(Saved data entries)
※ ※ ※

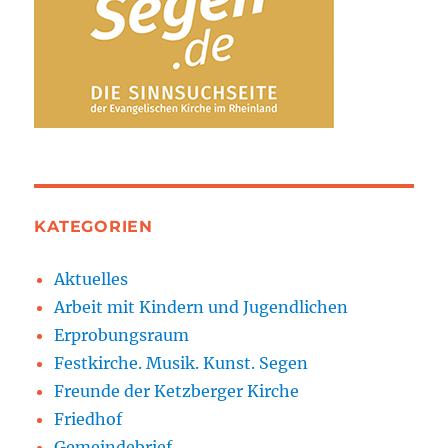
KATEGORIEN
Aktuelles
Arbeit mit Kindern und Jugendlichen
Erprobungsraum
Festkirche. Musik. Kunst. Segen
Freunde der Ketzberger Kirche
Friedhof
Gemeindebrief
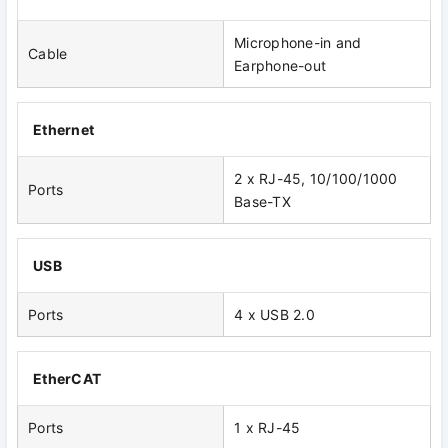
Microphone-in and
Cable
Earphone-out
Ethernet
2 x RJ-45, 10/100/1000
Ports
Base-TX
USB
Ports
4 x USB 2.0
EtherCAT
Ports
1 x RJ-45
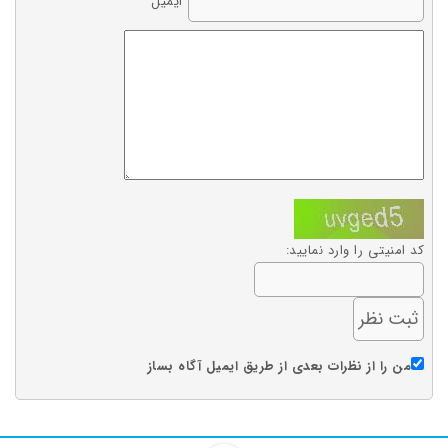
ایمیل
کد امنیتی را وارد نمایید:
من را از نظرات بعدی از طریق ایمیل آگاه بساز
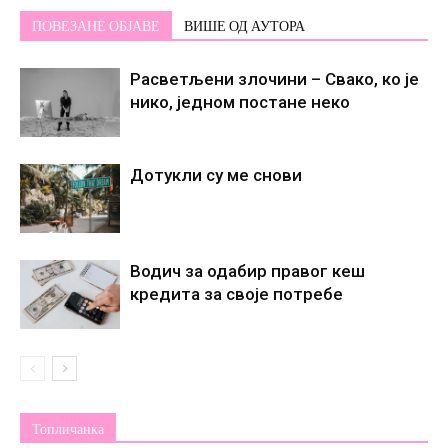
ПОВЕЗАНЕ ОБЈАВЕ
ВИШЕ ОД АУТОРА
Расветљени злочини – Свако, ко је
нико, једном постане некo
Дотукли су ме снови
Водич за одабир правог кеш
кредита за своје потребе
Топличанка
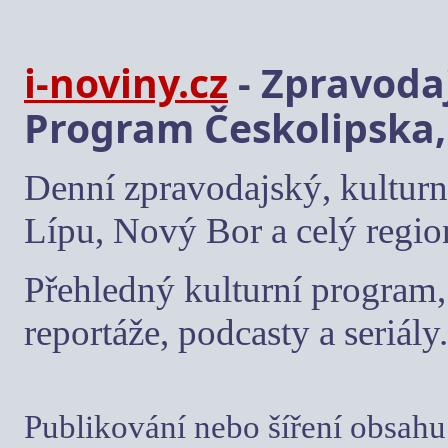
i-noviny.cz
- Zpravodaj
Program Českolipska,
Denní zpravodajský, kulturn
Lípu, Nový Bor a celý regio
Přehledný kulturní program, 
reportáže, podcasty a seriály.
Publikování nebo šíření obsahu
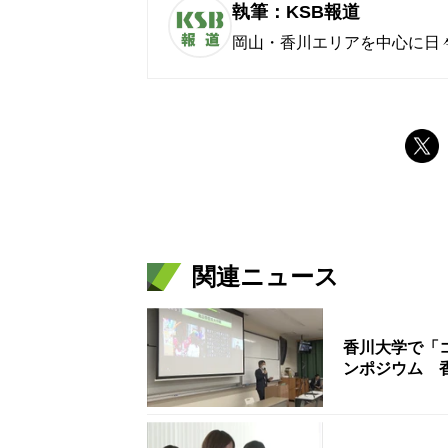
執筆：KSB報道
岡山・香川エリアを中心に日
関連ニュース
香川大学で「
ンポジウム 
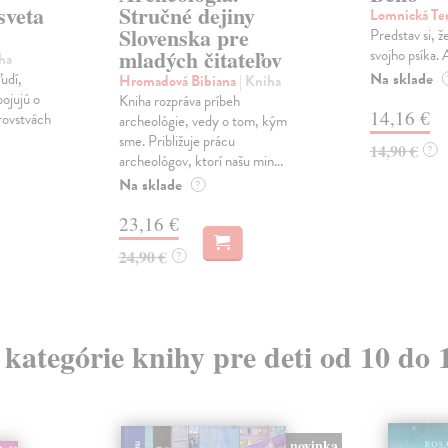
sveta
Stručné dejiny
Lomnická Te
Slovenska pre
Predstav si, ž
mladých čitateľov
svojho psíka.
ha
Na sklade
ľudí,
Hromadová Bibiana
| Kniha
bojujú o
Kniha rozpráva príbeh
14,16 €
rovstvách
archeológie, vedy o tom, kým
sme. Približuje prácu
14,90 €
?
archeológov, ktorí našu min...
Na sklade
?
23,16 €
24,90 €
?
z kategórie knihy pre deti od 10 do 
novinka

※ ※ ※

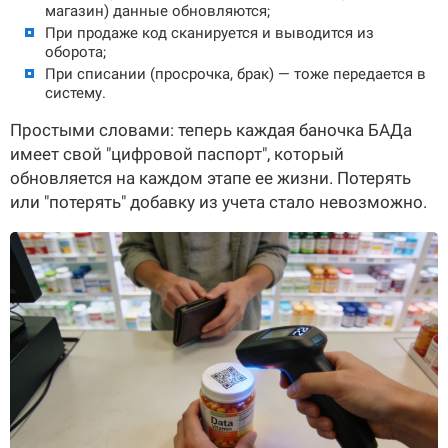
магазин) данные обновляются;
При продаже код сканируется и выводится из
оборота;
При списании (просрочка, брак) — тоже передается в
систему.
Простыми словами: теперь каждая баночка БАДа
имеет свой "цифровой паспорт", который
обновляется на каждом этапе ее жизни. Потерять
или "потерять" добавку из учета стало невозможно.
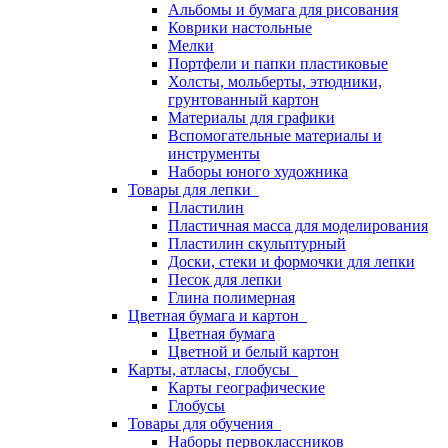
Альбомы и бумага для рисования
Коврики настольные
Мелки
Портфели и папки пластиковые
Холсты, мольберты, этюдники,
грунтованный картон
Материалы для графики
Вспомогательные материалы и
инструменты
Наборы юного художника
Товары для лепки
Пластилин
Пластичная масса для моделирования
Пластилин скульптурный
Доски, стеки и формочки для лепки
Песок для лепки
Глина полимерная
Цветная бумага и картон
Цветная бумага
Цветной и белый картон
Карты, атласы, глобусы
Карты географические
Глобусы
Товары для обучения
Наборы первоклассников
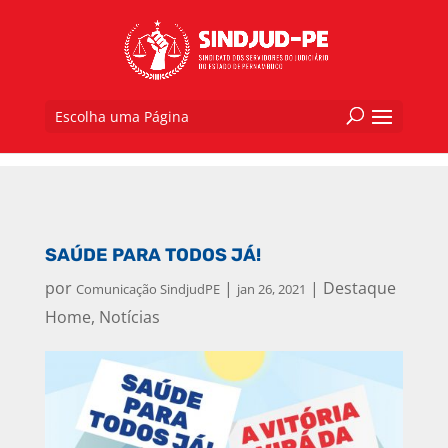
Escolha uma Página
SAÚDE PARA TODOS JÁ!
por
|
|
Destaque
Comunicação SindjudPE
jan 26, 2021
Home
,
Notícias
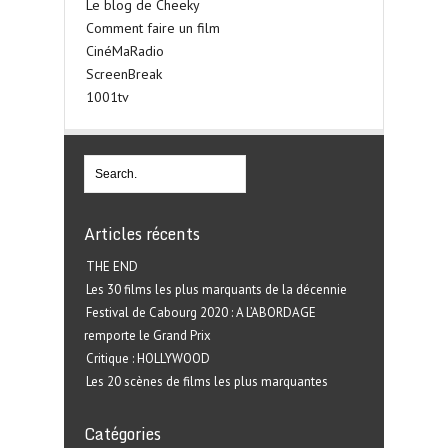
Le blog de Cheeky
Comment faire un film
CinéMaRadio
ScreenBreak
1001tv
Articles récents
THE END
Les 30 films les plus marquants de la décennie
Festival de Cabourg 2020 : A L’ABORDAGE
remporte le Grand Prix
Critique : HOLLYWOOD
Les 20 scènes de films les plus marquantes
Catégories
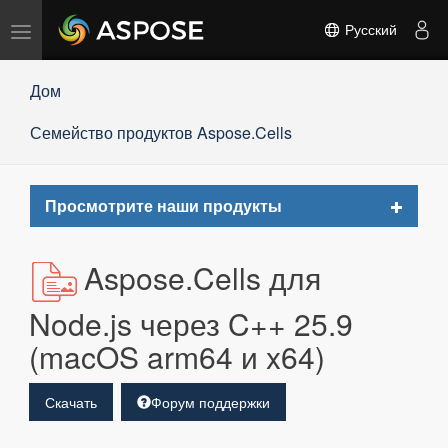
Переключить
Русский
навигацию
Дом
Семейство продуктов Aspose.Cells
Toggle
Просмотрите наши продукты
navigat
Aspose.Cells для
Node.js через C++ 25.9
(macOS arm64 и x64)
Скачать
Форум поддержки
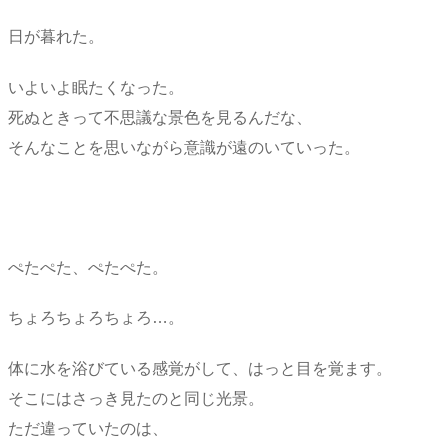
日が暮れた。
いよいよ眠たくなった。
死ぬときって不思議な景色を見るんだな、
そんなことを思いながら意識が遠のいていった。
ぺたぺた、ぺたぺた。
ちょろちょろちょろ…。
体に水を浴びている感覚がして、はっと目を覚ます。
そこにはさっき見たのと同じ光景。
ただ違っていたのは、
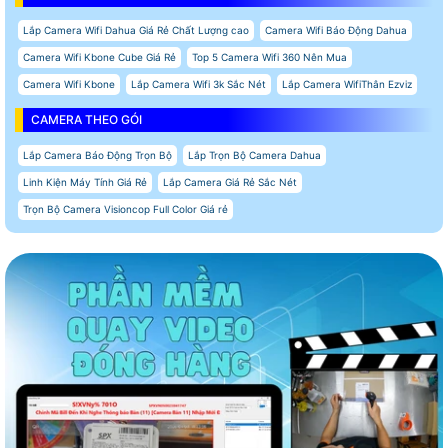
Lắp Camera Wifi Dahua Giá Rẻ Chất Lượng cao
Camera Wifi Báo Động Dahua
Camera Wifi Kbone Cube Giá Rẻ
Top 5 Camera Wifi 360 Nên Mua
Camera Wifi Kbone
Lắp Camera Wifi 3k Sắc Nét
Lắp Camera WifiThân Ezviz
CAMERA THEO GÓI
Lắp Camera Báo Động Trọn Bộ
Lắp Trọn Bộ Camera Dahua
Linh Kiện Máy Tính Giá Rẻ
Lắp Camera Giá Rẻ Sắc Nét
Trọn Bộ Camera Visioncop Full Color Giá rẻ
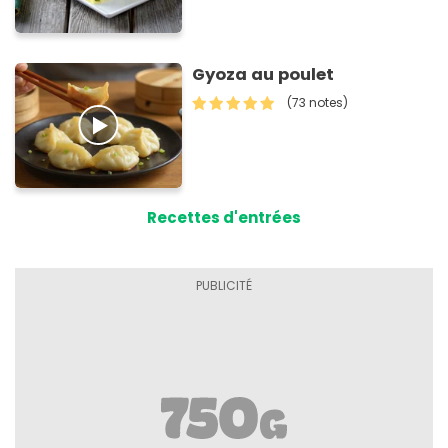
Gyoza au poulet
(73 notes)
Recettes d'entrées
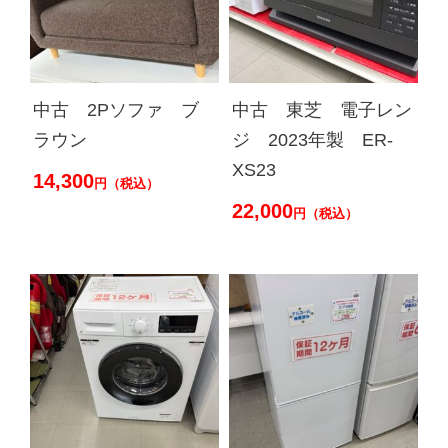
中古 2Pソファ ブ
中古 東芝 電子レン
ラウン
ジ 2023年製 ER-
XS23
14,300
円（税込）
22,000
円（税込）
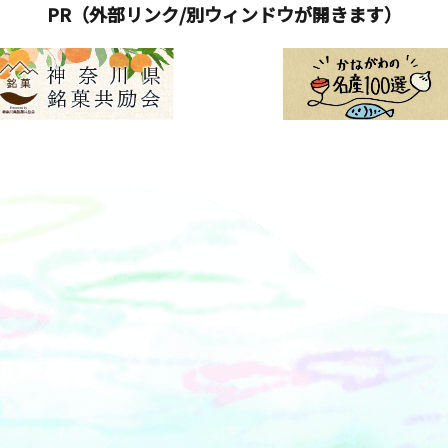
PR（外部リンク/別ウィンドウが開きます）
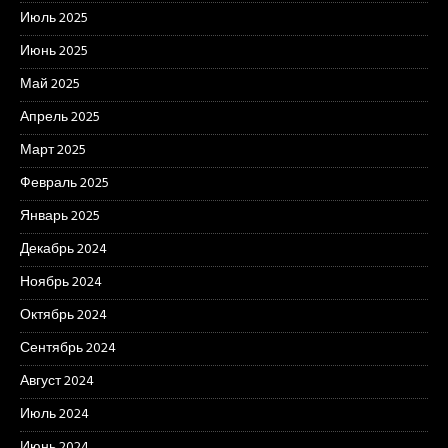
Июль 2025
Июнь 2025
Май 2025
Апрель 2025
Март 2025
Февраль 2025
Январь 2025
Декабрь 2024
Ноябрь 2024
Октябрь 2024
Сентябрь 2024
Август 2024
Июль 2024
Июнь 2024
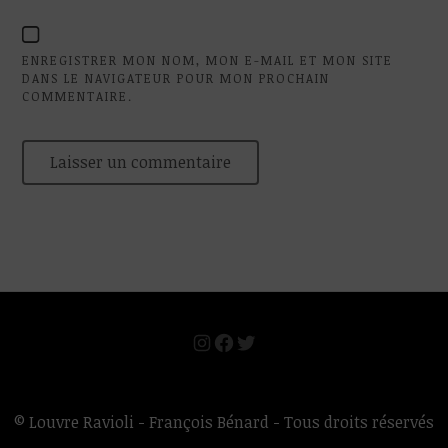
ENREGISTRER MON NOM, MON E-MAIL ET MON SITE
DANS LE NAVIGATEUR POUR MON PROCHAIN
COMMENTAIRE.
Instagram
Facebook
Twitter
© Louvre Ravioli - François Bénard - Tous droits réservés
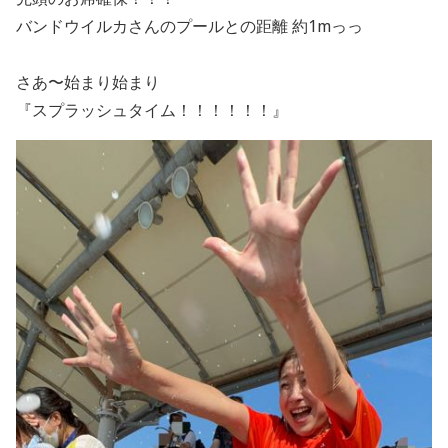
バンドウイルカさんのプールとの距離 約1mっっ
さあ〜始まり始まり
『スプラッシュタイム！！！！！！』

※ ※ ※

TASK DETAILS: Quote word for word everything in the listing from the line containing "магазин) данные обновляются;" down to the line containing "учета стало невозможно.", with both of those lines included.

RESULT OF THE TASK:
магазин) данные обновляются;
При продаже код сканируется и выводится из
оборота;
При списании (просрочка, брак) — тоже передается в
систему.
Простыми словами: теперь каждая баночка БАДа
имеет свой "цифровой паспорт", который
обновляется на каждом этапе ее жизни. Потерять
или "потерять" добавку из учета стало невозможно.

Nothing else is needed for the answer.